Я глянул ему на руки. На кожаной папке для бумаг лежали два тесных неподвижных кулака. В эту минуту он не был человеком со стороны.

Я ждал, что он скажет дальше. Танька тоже ждала, ее пальцы замерли на кромке стола.

Он сказал:

– Больных удалось вытащить. Поэтому нашего уважаемого директора не судили, а просто выгнали…

Я спросил:

– У него есть степень?

– Разумеется. Кандидат наук, удивляюсь, что не доктор. При его организаторских способностях…

– Но почему он оказался в директорах?

– Директор из замов, – объяснил Леонтьев. – Знаете этот привычный тандем: во главе – большой ученый, в замах – сильный организатор. Лет за пять он успевает с общей помощью что–нибудь защитить. А потом организатор становится директором и, согласно должности, большим ученым. И тут всякая наука кончается, остается чистая организационная деятельность. И, к сожалению, остается организаторский талант. Организуются статьи в газетах, степени, премии бог весть за какие труды. Организуются даже научные противники, идущие, разумеется, глубоко порочным путем… А поскольку от науки институт наконец избавлен, время на организационную деятельность практически не ограничено…

Я спросил:

– Но ведь что–то все–таки делалось?

– Что–то делалось, – ответил он глухо и разом опустил плечи. – К сожалению, не учитывалась разница между «вопреки» и «благодаря»…

Я острожно пошевелил рукой в рукаве, высвобождая часы. Времени оставалось мало. Хворостун придет через двадцать минут. Такие, как он, приходят минута в минуту – чего–чего, а собранности у них не отнимешь… Видимо, и Леонтьев подумал о том же. Он заторопился:

– Простите, ради бога, я вас тут совсем заговорил… Если разрешите, я вам просто изложу суть дела. Думаю, комментарии не понадобятся…

Он действительно рассказал самую суть дела – кратко и толково.
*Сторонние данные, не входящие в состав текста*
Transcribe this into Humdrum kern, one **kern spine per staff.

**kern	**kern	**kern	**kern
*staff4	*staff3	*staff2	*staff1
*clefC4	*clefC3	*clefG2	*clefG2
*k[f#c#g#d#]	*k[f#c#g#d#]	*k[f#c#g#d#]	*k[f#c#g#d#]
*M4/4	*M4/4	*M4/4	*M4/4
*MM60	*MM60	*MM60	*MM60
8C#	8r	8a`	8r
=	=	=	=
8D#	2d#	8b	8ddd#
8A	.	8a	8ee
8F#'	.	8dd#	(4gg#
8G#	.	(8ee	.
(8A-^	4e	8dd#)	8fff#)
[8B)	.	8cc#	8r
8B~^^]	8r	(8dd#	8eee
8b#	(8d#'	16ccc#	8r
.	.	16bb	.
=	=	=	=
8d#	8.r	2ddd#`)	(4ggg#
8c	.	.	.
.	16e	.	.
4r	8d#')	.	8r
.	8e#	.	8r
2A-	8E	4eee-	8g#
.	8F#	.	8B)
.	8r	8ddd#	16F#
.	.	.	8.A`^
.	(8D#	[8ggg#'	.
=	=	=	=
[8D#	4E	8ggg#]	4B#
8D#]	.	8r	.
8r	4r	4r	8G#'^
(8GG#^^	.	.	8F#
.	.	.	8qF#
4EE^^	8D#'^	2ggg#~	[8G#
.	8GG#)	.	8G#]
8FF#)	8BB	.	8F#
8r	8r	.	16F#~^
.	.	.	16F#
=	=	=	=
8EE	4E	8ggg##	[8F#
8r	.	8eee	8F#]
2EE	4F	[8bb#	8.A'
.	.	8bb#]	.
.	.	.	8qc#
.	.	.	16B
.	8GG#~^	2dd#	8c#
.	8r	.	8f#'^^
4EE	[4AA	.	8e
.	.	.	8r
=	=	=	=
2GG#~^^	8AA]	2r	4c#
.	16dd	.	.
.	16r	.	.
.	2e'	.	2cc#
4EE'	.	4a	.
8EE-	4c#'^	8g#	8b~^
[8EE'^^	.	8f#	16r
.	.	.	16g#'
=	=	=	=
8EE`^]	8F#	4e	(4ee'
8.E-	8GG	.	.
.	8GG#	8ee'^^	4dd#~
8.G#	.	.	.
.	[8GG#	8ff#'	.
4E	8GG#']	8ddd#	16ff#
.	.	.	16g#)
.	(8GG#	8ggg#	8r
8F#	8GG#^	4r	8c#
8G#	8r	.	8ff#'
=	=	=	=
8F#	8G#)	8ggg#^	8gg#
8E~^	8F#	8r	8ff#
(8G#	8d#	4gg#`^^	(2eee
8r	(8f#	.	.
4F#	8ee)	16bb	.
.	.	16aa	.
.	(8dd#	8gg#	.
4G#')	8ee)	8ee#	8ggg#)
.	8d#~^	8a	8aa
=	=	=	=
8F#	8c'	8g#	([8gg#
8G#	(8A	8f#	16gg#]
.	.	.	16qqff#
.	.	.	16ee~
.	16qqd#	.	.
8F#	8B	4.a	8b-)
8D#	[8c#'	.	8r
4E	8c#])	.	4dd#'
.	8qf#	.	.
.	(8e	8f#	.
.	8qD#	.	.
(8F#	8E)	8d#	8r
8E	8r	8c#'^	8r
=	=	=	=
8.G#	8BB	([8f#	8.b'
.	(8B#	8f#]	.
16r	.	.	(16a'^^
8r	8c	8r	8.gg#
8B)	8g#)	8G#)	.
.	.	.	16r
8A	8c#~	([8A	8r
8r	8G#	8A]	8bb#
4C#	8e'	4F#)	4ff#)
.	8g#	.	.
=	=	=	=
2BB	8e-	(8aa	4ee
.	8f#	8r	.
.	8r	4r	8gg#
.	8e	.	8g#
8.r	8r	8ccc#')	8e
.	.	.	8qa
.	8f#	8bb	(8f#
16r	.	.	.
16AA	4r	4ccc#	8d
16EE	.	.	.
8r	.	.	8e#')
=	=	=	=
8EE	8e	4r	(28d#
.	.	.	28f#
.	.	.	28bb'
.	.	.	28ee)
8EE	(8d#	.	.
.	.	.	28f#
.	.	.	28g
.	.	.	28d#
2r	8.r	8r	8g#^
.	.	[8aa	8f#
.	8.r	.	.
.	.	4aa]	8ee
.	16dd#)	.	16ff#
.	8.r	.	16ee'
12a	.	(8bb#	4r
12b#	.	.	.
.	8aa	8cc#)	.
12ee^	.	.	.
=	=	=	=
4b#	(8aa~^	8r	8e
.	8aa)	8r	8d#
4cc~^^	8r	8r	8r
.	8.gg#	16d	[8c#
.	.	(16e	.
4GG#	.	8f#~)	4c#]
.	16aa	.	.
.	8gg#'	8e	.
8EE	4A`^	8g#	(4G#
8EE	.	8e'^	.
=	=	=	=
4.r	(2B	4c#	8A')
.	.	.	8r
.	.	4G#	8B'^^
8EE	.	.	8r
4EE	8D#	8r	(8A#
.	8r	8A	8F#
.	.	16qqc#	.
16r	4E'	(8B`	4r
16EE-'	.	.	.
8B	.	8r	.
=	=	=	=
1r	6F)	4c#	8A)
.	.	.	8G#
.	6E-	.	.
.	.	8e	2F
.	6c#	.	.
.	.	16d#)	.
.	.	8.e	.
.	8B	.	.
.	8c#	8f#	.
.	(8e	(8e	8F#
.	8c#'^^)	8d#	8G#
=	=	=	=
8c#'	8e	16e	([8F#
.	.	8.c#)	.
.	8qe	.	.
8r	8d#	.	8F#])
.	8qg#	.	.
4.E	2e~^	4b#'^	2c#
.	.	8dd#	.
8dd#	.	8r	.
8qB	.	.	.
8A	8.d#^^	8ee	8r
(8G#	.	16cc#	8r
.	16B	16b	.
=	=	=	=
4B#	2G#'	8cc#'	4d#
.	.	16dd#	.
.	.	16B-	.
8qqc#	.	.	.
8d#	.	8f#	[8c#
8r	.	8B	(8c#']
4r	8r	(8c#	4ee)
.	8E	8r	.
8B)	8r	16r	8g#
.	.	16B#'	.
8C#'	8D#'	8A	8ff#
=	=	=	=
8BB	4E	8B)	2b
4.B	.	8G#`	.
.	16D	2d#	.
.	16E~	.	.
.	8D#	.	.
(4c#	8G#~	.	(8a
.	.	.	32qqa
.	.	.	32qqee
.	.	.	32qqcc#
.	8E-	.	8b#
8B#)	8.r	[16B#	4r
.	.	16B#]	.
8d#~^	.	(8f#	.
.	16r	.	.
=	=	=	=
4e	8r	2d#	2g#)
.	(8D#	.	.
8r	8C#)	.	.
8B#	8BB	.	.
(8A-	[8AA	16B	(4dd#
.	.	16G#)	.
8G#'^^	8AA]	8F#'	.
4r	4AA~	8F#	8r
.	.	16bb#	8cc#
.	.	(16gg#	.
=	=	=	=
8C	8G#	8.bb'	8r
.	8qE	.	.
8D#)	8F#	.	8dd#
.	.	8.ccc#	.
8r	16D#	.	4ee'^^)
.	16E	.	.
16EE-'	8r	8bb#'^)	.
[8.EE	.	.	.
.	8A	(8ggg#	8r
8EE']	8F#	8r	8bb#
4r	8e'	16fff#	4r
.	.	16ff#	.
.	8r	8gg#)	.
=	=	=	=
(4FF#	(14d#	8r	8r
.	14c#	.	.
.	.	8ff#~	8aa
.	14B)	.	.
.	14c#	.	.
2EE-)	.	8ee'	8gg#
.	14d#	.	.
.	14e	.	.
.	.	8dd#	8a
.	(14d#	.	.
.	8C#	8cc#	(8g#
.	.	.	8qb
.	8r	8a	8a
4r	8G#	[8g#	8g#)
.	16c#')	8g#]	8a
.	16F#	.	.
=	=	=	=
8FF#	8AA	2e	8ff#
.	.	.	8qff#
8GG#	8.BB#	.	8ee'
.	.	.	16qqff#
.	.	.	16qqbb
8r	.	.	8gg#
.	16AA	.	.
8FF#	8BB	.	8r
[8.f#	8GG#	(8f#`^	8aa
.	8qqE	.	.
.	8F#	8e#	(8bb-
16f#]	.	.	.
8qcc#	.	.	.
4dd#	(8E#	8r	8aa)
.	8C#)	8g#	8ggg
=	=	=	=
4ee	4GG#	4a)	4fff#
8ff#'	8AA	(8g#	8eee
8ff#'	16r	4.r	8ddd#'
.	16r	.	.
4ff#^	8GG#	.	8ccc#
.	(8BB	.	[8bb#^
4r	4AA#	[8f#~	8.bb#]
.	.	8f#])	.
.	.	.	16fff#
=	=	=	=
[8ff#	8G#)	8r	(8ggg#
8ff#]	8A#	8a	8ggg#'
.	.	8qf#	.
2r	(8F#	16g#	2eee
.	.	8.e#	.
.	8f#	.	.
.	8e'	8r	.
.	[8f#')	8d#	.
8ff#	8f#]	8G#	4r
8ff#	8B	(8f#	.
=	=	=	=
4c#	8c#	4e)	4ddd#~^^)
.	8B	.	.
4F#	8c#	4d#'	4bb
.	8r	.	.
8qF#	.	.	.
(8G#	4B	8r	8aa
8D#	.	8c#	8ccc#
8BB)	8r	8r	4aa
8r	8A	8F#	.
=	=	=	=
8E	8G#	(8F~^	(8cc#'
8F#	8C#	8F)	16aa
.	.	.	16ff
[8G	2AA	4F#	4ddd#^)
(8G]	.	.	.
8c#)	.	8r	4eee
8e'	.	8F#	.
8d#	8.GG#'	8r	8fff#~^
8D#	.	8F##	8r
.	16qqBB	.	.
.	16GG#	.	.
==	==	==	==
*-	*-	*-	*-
Впрочем, вся эта история была проста, как гривенник. Десять лет назад сотрудник института Егоров предложил препарат, который был испытан в клинике и отвергнут как бесперспективный. Егоров тем не менее пытался и дальше работать над препаратом, использовал средства, выделенные на другие исследования, и за это был уволен с работы приказом директора института. А два года назад вдруг появился на свет препарат Егорова – Хворостуна, практически не отличающийся от старого. И вот уже два года Хворостун кричит во всех инстанциях, что бюрократы мешают ему спасать человечество.